Frank Lloyd Wright's 1956 Price Tower, now houses an art museum and the local landmark preservation council.
(courtesy Bartlesville Museum in the Price Tower)






In a true quixotic Wrightian fashion, the building has no freight elevator, so furniture for the offices ...had to be built on-site by a staff craftsman

by Maria Ricapito

Bartlesville, Oklahoma, is the kind of small southwestern city where sawhorses block off insect-like oil pumps that bob up and down in the middle of downtown. Oil built the town, as well as what is arguably its most interesting edifice--the Frank Lloyd Wright--designed Price Tower, which is currently being sold by the Phillips
Petroleum Company to an art museum known as the Bartlesville Museum in the Price Tower.

Commissioned in 1956 by H.C. Price, an oil pipeline millionaire, the 19-story building is the only skyscraper that Wright ever managed to complete. Because of its oxidized copper trim (legend has it that workers treated it with horse urine), Wright called the building his "tree that escaped the forest." Although the tower was originally designed in 1929 to house a school and offices for New York's St. Mark's-in-the-Bowery Church, those plans were scrapped after the crash of the stock market, and Wright later adapted them for the offices of Price's company. In 1980, the Price company moved to Dallas, and Phillips Petroleum bought the building for much-needed office space during the oil boom. After the oil and gas market crashed in 1987, however, the Price Tower was one of the first buildings to become vacant, and it remained so for the next three years.

In true quixotic Wrightian fashion, the building has no freight elevator, so furniture for the executive offices and apartments had to be built on-site by a staff craftsman. (Wright designed furnishings for all tenants who requested them, which was almost a necessity because of the odd room shapes.) Like many of Wright's buildings, the Price Tower is hard to maintain, says Carol Wofford, director of the museum, which currently inhabits a few floors, along with the local landmarks preservation council. "The heating and air systems run through the interior walls, and there's a great deal of glass, so it's hard to keep cold and hot," she says. "Wright wanted tall, slim, straight lines, so there are lots of really narrow passageways. And on the steps themselves, the risers are too narrow for most people's feet, so you have to walk sideways."

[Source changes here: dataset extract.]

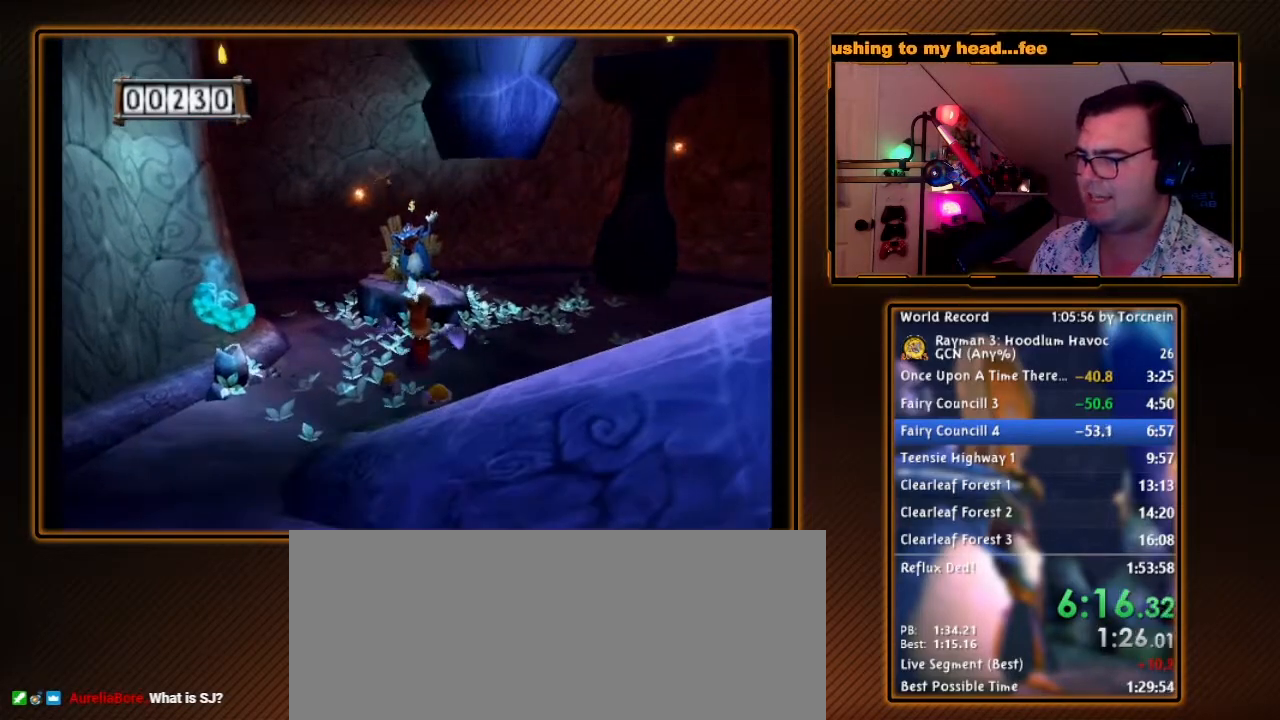
Gameplay with a controller (Nintendo layout); each line is a JSON object with the inputs held at the frame after it. "events" lists button and stick changes between this image and that frame as [ms after this image, input, new state], when the widget could be followed in between. Not read: L3 R3.
{"buttons": ["Y", "R1"], "left_stick": "center", "right_stick": "center", "events": [[133, "DPAD_RIGHT", "down"], [200, "left_stick", "center"], [283, "DPAD_RIGHT", "up"], [467, "Y", "down"]]}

The museum is in the process of raising money to buy the tower for traveling exhibitions and offices. Phillips initially gave the museum until the first of this year to raise funds, but it has since extended that deadline. Wofford says the goal is to amass $10 million (which includes the purchase price of a nearby non-Wright building, money to renovate rentable office space, and a $3.5 million endowment). "They're going to cut us a good deal," she says. "They've been more than generous in maintaining the building" while it was vacant, she adds, "although the exterior is not in excellent condition."

"Mr. Price was a very civic-minded individual," Wofford says, referring to the incongruity of the triangular green skyscraper poking out of what may be a stretch to call the skyline of the small town. "He really put Bartlesville on the map. At the time, I don't think he saw it as anything strange, but it was."